Hi! I don’t know if this is a hot take, I’m not saying this because I’m some huge Jane Austen fan – I actually was a little bit biased against her books because I felt like they all follow a theme of ‘marriage marriage marriage’ and that sort of bored me, lol. I know there’s other themes to her books that make a statement on society and feminism but definitely if I was younger I would’ve not been into her books at all.
So I read Pride and Prejudice recently for the first time and I liked it. But something that came to mind randomly after reading that is how the whole genre of romance in media – films, music etc – and the way we push the idea of love just seems so distorted to me personally.
For example, Romeo and Juliet? I know this is a tragedy not necessarily meant to be romance, but the way people depicted it as a romance, it’s like to me personally, wasn’t Juliet a rebound? Weren’t Romeo and Juliet kind of both delusional? And did they really have to die? Why is this considered peak romance?
And Lolita – again people treated it as a romance. My copy of the book calls it ‘the most convincing love story’ and although it’s a cautionary tale that Nabokov literally didn’t want to be depicted as a love story, people either were disgusted by the book or treated it as a romance. When it’s literally a pedophile luring and essentially kidnapping a child. Why did people pick THAT to be considered romantic?
Wuthering Heights. A tragedy, gothic story, has themes of obsession, generational trauma, racism, classism etc has so many good statements about various issues, but from the way I heard about the story I thought it was a passionate love story between Heathcliff and Catherine. He’s borderline obsessed with her because she was the only person who treated him as another human after Earnshaw dies. Which to me is sad, and also reflective to how in real life people will grapple onto a lover who shows them the smallest bit of affection if they feel lonely or unwanted. And then Catherine is literally married and she still thinking about her old boo. Also she abandons Heathcliff to be high class. Then Heathcliff is abusive towards his wife while obsessing over Catherine. How is this peak romance?

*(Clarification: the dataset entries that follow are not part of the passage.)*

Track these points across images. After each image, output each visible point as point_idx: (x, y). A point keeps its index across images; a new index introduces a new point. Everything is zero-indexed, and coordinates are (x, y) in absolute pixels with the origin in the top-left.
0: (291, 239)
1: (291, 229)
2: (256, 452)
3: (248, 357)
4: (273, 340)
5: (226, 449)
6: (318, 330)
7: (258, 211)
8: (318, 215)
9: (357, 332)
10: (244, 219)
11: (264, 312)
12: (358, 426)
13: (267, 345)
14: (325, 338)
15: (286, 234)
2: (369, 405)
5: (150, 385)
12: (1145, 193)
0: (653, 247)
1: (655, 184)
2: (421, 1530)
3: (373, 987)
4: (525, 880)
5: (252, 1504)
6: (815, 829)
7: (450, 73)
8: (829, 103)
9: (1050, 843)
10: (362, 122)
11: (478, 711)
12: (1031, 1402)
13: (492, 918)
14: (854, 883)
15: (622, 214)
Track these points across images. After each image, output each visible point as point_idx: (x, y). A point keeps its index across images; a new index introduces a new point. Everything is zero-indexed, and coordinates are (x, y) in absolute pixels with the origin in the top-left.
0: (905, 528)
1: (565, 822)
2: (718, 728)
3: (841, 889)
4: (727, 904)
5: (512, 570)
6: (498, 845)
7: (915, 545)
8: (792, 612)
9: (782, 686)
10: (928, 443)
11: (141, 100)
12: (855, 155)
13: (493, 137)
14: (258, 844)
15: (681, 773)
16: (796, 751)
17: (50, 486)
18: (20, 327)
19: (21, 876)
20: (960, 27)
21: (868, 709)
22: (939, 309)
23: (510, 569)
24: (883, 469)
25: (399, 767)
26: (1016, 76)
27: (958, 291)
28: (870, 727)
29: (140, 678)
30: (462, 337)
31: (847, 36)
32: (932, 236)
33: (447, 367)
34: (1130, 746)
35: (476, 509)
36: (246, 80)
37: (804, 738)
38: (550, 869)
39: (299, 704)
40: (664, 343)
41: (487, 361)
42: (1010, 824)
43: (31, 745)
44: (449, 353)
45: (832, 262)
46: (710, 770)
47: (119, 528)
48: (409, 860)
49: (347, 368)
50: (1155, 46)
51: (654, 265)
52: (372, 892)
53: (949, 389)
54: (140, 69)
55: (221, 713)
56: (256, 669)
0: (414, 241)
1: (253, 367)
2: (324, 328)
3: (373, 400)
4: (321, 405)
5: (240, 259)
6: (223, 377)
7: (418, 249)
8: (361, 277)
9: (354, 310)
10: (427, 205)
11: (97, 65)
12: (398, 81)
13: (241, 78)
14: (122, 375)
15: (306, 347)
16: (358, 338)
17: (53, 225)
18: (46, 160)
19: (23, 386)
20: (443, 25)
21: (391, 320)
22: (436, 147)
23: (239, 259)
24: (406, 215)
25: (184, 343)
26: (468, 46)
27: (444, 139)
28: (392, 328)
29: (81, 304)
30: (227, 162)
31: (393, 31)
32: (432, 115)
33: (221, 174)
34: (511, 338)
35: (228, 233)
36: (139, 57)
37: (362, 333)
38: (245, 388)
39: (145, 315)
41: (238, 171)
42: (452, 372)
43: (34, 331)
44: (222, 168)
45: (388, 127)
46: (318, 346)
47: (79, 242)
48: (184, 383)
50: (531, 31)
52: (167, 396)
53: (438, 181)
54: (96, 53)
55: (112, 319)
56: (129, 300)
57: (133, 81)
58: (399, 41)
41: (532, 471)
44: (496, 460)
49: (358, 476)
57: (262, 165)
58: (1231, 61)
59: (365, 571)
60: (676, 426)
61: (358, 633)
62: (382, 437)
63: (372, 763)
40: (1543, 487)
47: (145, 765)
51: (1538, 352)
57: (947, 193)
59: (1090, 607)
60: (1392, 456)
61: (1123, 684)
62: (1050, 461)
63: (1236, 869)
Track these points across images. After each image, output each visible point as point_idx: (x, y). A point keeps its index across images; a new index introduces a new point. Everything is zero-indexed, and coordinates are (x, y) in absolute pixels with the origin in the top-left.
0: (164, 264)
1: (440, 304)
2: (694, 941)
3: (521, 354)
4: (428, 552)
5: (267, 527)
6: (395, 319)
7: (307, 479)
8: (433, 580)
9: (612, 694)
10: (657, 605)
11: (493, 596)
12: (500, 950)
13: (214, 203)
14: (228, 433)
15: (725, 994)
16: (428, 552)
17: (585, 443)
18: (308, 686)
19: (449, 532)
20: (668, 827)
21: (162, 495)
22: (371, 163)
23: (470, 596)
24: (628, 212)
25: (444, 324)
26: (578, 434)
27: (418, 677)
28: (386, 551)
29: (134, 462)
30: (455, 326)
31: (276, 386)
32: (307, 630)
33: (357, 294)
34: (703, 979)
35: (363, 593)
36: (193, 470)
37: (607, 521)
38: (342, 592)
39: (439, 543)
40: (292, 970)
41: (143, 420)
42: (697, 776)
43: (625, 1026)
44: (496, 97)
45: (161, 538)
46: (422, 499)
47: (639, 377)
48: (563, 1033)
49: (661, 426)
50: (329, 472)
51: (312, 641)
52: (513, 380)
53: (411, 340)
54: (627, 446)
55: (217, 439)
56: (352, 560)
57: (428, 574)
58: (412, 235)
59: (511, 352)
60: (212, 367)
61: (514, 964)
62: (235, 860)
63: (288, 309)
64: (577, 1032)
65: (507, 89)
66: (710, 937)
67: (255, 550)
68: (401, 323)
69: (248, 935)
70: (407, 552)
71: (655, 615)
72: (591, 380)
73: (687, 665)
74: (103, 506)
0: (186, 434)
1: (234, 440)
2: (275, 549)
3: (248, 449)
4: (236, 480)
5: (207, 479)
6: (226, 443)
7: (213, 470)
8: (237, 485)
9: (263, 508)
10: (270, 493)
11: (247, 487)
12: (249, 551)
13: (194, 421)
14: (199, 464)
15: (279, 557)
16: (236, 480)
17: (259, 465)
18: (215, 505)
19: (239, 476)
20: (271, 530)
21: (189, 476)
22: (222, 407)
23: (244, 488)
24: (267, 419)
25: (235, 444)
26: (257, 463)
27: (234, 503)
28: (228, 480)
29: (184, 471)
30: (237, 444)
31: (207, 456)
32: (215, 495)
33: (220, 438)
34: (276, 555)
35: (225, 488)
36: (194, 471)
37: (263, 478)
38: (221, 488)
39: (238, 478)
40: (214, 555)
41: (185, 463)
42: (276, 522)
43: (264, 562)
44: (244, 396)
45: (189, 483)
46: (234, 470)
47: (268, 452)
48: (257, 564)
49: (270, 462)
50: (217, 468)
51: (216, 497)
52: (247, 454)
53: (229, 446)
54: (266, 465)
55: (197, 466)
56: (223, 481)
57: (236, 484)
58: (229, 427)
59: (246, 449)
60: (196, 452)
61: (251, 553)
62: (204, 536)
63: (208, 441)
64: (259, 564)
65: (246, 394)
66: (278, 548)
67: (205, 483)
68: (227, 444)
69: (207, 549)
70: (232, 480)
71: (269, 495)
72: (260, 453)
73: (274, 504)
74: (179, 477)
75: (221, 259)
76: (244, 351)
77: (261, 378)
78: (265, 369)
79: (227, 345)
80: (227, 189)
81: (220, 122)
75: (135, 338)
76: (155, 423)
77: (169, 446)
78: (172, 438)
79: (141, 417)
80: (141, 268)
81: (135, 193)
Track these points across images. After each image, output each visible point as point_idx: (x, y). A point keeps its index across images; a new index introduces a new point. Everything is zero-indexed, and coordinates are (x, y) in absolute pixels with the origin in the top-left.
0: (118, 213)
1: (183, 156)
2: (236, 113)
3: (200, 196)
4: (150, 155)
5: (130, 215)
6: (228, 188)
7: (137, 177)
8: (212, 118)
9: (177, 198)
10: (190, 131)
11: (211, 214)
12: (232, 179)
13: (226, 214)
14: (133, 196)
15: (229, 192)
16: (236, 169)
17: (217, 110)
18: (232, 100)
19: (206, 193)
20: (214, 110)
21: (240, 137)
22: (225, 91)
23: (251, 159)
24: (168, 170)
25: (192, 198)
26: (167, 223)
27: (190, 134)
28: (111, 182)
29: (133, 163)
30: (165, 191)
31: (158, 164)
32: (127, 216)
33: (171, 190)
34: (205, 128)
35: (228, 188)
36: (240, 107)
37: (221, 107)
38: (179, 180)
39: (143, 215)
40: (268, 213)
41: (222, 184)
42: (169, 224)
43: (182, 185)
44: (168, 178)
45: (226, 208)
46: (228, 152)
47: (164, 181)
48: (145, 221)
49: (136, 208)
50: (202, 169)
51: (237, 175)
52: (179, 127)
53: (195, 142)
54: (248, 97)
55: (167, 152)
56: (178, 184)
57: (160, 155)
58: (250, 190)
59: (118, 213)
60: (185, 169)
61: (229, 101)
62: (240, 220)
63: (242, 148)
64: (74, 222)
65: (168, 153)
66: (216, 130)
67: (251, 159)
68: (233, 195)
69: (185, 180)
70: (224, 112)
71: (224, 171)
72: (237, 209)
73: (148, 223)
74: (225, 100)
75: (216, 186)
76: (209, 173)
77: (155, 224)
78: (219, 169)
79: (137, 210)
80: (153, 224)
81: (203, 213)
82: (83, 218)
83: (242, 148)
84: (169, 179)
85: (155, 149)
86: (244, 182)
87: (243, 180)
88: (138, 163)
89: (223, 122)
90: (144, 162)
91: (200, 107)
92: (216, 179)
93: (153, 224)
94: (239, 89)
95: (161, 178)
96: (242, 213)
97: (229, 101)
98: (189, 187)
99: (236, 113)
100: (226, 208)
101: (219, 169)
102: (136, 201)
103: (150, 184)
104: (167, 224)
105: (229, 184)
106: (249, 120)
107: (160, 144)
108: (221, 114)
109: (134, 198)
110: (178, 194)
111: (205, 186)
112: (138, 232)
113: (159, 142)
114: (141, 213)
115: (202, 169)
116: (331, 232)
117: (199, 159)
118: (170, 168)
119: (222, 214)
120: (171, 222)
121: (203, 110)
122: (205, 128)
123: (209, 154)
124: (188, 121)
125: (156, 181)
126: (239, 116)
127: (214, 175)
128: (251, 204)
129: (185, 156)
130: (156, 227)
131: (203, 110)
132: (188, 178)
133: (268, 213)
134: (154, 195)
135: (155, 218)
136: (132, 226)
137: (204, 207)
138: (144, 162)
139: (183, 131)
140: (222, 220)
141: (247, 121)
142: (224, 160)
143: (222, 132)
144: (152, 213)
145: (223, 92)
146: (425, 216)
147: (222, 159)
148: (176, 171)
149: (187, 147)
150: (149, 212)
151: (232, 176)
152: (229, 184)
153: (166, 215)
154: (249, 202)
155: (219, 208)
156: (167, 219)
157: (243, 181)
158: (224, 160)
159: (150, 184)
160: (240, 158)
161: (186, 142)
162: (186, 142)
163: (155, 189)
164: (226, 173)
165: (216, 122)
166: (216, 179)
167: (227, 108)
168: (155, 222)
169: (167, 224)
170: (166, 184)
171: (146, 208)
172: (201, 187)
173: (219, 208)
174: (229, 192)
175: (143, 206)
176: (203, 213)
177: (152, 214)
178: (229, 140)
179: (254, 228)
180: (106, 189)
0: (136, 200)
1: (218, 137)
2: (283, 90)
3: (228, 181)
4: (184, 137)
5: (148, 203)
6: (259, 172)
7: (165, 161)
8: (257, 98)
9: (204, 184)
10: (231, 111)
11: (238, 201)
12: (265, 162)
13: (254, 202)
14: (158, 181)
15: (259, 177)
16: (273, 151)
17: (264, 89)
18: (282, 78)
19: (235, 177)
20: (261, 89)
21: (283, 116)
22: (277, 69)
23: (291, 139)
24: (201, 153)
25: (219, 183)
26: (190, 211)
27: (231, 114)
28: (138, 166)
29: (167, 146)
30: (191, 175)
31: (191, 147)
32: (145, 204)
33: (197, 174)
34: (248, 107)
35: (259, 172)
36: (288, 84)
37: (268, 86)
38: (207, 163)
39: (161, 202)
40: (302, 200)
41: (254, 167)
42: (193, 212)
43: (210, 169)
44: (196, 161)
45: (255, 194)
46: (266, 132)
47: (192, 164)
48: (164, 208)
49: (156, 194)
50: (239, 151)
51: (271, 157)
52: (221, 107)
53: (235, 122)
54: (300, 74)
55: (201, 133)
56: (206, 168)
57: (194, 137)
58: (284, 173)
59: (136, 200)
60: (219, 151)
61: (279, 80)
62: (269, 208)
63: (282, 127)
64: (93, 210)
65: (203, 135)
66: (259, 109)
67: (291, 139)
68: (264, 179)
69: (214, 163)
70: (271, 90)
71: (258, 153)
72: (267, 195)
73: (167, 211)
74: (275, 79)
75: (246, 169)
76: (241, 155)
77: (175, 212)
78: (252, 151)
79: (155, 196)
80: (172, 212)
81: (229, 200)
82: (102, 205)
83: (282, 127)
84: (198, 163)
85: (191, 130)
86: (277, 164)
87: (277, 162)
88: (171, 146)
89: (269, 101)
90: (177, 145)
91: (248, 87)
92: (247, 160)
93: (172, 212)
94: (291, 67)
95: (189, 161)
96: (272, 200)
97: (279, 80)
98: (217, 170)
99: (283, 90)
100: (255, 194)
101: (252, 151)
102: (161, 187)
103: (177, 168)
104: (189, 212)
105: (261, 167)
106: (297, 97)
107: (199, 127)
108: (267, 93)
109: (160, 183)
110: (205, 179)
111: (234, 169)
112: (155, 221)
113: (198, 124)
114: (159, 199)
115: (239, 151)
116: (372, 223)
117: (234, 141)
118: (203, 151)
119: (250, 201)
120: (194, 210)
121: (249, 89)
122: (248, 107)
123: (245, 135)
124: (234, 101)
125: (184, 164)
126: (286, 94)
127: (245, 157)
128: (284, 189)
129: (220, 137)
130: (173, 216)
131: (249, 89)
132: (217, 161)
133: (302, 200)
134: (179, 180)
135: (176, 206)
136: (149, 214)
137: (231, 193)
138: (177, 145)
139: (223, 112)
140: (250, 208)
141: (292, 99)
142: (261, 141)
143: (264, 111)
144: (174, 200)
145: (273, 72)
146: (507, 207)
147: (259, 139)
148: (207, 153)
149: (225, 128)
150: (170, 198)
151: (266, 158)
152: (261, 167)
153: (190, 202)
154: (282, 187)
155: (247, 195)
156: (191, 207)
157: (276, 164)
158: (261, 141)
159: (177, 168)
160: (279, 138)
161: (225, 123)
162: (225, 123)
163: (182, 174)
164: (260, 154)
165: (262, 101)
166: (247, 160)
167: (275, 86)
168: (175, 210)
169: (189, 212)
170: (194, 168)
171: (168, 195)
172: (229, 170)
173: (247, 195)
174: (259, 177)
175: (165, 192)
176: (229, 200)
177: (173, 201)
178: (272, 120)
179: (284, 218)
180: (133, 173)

And then a more recent story, Haunting Adeline. Now in this case I haven’t read the book so if I’m wrong please correct me, but isn’t it essentially a rape fantasy? A RAPE FANTASY. And I’ve seen this in the YA section of stores many times. How is that what we’re marketing towards teens? Im not saying it’s bad to show sex in romance because I’m a prude, I read things on Wattpad at 13 I would never want my parents to see, but why are we pushing a rape fantasy as a cute dark romance towards a teen audience?
I don’t know, I just feel like society treats romance as the most important aspect to our life, the one thing that could conquer all problems we face. But we have such a distorted unhealthy opinion of what love is. I could go on about movies too doing this, but something I appreciated about Pride and Prejudice is how it wasn’t toxic. It wasn’t abusive. It showed how two people had flaws, and how they both learned to overcome their flaws to better themselves and for their partner. And it wasn’t written in a “just wait for them to change” or “I could fix him/I could fix her” it felt more like they genuinely saw their faults and wanted to better themselves.
What do you guys think?
Also this isn’t to make fun of people who read romance, I don’t hardly read it, but I know some people could read something and not want it themselves too and I see the appeal of romance being that perfect outlet for escapism I really enjoyed Wuthering Heights and liked the whole Heathcliff/Catherine being in love and the idea of obsessive love but obviously I wouldn’t want to have that sort of relationship in real life even if I joke about ‘does a man really love you if he doesn’t dig up your grave to hug your body or take revenge against everyone in your lineage?’ Or whatever. Plenty of people consume romance but not want the tropes in it, but giving kids and younger adults ‘love stories’ is really impressionable on a lot of them. Like I’m a big Lana fan, and a lot of the community of younger Lana fans also love Lolita and thinks it’s peak love and want a relationship with older men. So I think media skews with peoples heads of how they should go about love.
And Pride and Prejudice doesn’t do that. It’s a simple yet sweet love story.